Given records START

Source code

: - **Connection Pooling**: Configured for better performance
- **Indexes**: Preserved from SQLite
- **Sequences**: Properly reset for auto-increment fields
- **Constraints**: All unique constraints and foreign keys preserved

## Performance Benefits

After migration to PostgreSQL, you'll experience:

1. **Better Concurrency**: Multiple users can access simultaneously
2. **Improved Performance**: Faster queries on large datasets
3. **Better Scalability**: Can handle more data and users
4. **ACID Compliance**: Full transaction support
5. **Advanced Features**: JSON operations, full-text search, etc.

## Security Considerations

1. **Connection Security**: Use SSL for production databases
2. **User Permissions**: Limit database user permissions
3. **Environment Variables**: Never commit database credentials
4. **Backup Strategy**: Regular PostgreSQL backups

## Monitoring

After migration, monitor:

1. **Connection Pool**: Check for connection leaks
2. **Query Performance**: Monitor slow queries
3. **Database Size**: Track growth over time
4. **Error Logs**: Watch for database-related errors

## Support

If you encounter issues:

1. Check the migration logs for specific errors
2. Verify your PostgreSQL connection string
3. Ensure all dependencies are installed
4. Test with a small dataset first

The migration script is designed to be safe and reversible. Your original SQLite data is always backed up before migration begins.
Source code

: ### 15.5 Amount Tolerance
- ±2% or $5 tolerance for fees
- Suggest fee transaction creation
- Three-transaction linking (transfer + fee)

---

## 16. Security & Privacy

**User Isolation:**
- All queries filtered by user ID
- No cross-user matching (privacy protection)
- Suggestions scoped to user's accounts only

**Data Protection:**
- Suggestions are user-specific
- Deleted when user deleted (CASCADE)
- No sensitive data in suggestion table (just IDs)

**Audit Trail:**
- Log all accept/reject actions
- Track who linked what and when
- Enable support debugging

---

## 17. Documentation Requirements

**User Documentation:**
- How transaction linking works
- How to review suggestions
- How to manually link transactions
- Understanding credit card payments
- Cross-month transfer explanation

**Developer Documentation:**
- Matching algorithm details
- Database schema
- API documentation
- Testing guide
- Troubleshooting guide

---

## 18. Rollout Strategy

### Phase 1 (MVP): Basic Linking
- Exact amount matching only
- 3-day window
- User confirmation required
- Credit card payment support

Given records END

Directive: Locate each line of the material that contains the string "guide" with matching case, and copy those lines.

Solved problem:
- Testing guide
- Troubleshooting guide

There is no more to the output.